It is altogether proper that matzah is called the Bread of Affliction because it has been afflicted more than any other foodstuff on earth. It is born in a searing hot oven and then completely ignored for 51 weeks of the year while people walk around shamelessly eating leavened bread and crackers. Then, Passover rolls around, and it is smeared with various substances, ground up into balls, and, in the morning fried up into a counterfeit version of French toast. Everyone eats it and nobody likes it, and there's always one last box that sits untouched in the cupboard for months afterwards, lonely, broken, and utterly unloved.

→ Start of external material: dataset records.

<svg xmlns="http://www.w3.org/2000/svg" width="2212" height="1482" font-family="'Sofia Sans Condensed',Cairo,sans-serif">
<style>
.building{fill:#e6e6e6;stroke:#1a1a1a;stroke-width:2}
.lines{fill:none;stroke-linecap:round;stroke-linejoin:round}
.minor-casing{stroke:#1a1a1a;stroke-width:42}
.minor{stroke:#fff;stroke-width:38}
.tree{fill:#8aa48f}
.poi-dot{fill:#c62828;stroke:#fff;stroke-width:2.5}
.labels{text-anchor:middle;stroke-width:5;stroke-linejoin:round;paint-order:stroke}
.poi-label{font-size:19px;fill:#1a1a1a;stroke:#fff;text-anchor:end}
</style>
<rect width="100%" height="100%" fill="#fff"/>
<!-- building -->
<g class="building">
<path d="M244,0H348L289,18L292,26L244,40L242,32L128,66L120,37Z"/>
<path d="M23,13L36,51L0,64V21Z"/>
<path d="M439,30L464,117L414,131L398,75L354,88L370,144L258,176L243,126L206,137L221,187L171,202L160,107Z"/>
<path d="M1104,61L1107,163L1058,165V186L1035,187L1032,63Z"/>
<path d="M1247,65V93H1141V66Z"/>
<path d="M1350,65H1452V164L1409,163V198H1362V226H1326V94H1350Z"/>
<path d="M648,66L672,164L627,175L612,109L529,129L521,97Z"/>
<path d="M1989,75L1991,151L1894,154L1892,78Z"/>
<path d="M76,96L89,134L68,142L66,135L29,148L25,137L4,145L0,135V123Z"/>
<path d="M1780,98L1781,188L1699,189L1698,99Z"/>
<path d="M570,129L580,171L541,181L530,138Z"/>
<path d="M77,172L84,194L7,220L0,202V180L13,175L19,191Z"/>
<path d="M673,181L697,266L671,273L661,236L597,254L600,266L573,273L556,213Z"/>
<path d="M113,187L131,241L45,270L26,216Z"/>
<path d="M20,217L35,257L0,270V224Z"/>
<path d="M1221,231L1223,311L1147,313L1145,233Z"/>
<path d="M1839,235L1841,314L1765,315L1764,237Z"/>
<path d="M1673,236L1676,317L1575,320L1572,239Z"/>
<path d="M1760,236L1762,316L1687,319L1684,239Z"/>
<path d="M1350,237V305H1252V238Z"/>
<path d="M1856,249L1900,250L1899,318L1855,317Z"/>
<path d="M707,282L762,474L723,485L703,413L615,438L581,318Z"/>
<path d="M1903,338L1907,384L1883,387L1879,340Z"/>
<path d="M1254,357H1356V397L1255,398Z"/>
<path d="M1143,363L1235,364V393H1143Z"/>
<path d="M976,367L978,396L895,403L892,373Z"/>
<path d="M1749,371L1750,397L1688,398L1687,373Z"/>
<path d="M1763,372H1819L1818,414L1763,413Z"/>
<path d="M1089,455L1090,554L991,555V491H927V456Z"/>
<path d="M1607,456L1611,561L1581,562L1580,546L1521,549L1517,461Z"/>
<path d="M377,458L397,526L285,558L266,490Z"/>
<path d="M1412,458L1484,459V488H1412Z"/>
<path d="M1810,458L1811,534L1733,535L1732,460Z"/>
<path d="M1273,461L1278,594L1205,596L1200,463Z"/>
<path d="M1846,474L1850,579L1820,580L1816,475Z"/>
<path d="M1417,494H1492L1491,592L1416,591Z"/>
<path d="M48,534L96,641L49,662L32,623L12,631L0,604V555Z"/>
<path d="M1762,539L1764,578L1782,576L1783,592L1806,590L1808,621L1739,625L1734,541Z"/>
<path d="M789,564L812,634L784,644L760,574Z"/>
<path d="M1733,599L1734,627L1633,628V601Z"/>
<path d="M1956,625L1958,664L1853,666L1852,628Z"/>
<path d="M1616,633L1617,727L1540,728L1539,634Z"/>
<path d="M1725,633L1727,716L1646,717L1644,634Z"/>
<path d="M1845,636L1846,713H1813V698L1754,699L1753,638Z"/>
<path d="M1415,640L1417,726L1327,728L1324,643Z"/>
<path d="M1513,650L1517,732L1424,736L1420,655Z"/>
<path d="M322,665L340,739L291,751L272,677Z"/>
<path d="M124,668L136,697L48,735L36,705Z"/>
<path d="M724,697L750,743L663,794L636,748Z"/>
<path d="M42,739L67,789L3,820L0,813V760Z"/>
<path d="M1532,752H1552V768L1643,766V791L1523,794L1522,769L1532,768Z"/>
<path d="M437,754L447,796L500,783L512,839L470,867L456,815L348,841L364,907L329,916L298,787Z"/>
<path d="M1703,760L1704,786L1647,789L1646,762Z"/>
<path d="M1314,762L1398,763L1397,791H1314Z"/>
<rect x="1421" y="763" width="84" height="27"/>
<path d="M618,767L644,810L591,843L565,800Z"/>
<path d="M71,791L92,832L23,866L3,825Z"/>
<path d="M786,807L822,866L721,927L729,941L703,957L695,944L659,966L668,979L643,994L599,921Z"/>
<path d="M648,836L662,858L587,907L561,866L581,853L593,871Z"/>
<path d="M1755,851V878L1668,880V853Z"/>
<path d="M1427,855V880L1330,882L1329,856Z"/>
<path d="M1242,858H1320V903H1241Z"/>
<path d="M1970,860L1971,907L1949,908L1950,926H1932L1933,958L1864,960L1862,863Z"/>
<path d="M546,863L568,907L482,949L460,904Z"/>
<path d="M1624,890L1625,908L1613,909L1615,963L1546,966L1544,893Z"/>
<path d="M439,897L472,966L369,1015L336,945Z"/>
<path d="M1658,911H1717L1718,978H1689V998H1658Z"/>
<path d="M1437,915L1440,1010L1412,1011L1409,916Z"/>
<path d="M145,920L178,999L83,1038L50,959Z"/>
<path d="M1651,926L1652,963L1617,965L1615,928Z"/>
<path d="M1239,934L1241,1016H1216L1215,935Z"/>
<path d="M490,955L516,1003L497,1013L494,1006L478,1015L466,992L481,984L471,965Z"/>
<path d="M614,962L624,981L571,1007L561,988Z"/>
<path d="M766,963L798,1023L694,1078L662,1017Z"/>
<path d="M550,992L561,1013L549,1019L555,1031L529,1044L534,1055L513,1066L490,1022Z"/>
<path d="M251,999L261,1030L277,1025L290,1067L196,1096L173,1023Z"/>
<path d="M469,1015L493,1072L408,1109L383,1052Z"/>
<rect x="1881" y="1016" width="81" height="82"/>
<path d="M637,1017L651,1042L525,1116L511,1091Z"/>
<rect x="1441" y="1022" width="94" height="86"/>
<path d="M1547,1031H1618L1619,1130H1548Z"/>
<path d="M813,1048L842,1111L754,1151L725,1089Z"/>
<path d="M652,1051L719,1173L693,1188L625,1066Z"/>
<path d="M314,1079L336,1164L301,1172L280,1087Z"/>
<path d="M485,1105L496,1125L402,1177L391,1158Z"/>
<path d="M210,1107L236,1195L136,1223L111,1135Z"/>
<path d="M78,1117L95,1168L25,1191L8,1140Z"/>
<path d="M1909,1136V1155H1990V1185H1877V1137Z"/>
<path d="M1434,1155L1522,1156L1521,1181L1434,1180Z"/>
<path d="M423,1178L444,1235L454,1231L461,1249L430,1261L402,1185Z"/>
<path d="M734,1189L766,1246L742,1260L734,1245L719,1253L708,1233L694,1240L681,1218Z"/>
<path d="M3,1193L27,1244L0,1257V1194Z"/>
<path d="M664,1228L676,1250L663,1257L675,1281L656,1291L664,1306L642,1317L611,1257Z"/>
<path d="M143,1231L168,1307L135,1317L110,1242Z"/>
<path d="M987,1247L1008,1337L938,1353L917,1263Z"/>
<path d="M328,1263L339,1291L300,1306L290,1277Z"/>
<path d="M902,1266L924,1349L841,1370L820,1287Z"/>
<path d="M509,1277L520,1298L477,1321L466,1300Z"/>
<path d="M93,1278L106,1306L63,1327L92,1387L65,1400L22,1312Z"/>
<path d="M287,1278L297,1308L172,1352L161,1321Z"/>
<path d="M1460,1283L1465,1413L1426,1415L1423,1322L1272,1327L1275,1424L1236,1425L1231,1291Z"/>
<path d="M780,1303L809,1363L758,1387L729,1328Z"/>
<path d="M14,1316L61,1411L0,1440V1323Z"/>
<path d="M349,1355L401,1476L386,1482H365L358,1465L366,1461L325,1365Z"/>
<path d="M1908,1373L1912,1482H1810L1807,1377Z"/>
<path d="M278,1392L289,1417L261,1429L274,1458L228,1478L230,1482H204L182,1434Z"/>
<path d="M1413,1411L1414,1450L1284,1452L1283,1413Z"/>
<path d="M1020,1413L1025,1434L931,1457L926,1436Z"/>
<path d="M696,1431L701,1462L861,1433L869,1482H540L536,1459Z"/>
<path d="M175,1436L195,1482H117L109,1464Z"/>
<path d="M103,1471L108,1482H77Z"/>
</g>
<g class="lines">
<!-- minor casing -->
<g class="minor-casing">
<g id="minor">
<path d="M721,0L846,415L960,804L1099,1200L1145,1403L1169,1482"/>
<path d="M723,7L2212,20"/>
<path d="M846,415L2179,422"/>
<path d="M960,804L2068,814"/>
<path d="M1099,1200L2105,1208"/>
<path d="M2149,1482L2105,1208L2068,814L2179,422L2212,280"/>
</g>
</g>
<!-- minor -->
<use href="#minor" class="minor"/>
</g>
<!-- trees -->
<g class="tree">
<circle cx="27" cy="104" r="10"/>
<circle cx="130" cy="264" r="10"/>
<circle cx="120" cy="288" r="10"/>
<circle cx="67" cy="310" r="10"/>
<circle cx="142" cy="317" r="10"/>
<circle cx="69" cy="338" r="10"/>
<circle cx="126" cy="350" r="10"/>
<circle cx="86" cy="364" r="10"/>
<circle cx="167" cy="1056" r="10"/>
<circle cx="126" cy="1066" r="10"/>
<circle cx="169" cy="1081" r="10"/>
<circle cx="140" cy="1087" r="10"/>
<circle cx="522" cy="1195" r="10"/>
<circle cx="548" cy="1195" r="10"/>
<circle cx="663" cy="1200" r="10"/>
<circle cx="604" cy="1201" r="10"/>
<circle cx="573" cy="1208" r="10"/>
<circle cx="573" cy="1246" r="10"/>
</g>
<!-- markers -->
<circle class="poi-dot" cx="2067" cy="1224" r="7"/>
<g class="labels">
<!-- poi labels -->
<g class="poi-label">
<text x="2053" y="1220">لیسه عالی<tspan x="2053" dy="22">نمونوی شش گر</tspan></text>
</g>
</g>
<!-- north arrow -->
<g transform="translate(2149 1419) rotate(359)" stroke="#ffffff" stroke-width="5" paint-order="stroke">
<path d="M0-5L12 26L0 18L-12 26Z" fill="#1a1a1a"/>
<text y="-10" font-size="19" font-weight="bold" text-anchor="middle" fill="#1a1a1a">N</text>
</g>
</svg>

Of course, it is particularly impossible for free and fortunate people such as ourselves to envision a life of slavery, but as an exercise in imagining our ancestors, place a large square of matzah in your mouth and eat it. Listen to the cacophonous crunches in your ears like the blows of the slave driver’s whip. Feel the searing dryness in your mouth like the thirst of the Hebrew slaves for freedom. And then, with your mouth full of matzah, try to say the Shema, and watch the particles of oppression scatter across the table. Slavery spreads like a spray of crumbs, and it is very difficult to rid ourselves of slavery's great moral shame, which is why, even thousands of years after the Exodus, there are so many people enslaved, and why, even weeks after Passover, there are so many matzah crumbs in the house.